** Opening Provided data block **

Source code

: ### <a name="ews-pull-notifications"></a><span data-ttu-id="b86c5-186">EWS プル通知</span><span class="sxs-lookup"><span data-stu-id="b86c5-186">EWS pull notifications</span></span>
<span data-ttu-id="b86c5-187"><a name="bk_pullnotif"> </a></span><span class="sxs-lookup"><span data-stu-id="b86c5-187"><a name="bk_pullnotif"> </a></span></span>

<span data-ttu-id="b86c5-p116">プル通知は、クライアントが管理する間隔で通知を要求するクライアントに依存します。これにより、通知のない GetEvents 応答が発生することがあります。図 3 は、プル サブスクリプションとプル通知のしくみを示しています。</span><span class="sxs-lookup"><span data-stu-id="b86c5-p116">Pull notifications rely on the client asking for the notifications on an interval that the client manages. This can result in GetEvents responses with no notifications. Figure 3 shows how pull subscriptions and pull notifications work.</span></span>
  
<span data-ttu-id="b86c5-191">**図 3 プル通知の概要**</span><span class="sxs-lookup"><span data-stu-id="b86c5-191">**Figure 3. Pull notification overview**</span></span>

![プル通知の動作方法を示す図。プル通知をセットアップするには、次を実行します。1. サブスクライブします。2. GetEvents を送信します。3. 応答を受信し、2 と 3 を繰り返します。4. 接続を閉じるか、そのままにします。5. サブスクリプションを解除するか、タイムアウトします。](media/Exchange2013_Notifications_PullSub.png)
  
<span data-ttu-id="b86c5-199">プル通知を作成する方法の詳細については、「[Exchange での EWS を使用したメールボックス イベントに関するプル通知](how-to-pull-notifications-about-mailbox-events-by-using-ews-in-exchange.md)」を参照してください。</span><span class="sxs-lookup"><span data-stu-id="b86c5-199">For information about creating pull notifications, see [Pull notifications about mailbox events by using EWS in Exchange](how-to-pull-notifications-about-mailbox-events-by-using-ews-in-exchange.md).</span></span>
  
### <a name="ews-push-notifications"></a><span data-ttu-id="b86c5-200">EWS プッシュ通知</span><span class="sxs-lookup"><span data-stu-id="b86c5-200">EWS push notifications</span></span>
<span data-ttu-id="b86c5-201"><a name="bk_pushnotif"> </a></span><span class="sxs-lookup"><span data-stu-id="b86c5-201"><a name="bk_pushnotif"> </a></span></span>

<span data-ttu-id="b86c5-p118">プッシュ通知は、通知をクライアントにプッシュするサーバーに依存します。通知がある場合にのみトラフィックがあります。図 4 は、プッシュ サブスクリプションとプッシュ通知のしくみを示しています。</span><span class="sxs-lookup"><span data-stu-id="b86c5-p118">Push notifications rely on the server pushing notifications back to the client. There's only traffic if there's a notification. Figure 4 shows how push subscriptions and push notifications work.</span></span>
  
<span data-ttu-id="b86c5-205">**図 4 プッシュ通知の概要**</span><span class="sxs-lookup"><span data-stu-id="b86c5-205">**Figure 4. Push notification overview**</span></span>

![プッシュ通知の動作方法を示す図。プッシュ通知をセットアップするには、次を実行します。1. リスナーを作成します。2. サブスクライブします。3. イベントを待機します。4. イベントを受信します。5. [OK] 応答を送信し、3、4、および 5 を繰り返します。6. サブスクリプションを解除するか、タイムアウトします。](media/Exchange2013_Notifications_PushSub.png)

** Closing Provided data block **

**Task requirements:** Reproduce the whole listing above word for word, keeping every line unchanged.

**Output for this task:**
Source code

: ### <a name="ews-pull-notifications"></a><span data-ttu-id="b86c5-186">EWS プル通知</span><span class="sxs-lookup"><span data-stu-id="b86c5-186">EWS pull notifications</span></span>
<span data-ttu-id="b86c5-187"><a name="bk_pullnotif"> </a></span><span class="sxs-lookup"><span data-stu-id="b86c5-187"><a name="bk_pullnotif"> </a></span></span>

<span data-ttu-id="b86c5-p116">プル通知は、クライアントが管理する間隔で通知を要求するクライアントに依存します。これにより、通知のない GetEvents 応答が発生することがあります。図 3 は、プル サブスクリプションとプル通知のしくみを示しています。</span><span class="sxs-lookup"><span data-stu-id="b86c5-p116">Pull notifications rely on the client asking for the notifications on an interval that the client manages. This can result in GetEvents responses with no notifications. Figure 3 shows how pull subscriptions and pull notifications work.</span></span>
  
<span data-ttu-id="b86c5-191">**図 3 プル通知の概要**</span><span class="sxs-lookup"><span data-stu-id="b86c5-191">**Figure 3. Pull notification overview**</span></span>

![プル通知の動作方法を示す図。プル通知をセットアップするには、次を実行します。1. サブスクライブします。2. GetEvents を送信します。3. 応答を受信し、2 と 3 を繰り返します。4. 接続を閉じるか、そのままにします。5. サブスクリプションを解除するか、タイムアウトします。](media/Exchange2013_Notifications_PullSub.png)
  
<span data-ttu-id="b86c5-199">プル通知を作成する方法の詳細については、「[Exchange での EWS を使用したメールボックス イベントに関するプル通知](how-to-pull-notifications-about-mailbox-events-by-using-ews-in-exchange.md)」を参照してください。</span><span class="sxs-lookup"><span data-stu-id="b86c5-199">For information about creating pull notifications, see [Pull notifications about mailbox events by using EWS in Exchange](how-to-pull-notifications-about-mailbox-events-by-using-ews-in-exchange.md).</span></span>
  
### <a name="ews-push-notifications"></a><span data-ttu-id="b86c5-200">EWS プッシュ通知</span><span class="sxs-lookup"><span data-stu-id="b86c5-200">EWS push notifications</span></span>
<span data-ttu-id="b86c5-201"><a name="bk_pushnotif"> </a></span><span class="sxs-lookup"><span data-stu-id="b86c5-201"><a name="bk_pushnotif"> </a></span></span>

<span data-ttu-id="b86c5-p118">プッシュ通知は、通知をクライアントにプッシュするサーバーに依存します。通知がある場合にのみトラフィックがあります。図 4 は、プッシュ サブスクリプションとプッシュ通知のしくみを示しています。</span><span class="sxs-lookup"><span data-stu-id="b86c5-p118">Push notifications rely on the server pushing notifications back to the client. There's only traffic if there's a notification. Figure 4 shows how push subscriptions and push notifications work.</span></span>
  
<span data-ttu-id="b86c5-205">**図 4 プッシュ通知の概要**</span><span class="sxs-lookup"><span data-stu-id="b86c5-205">**Figure 4. Push notification overview**</span></span>

![プッシュ通知の動作方法を示す図。プッシュ通知をセットアップするには、次を実行します。1. リスナーを作成します。2. サブスクライブします。3. イベントを待機します。4. イベントを受信します。5. [OK] 応答を送信し、3、4、および 5 を繰り返します。6. サブスクリプションを解除するか、タイムアウトします。](media/Exchange2013_Notifications_PushSub.png)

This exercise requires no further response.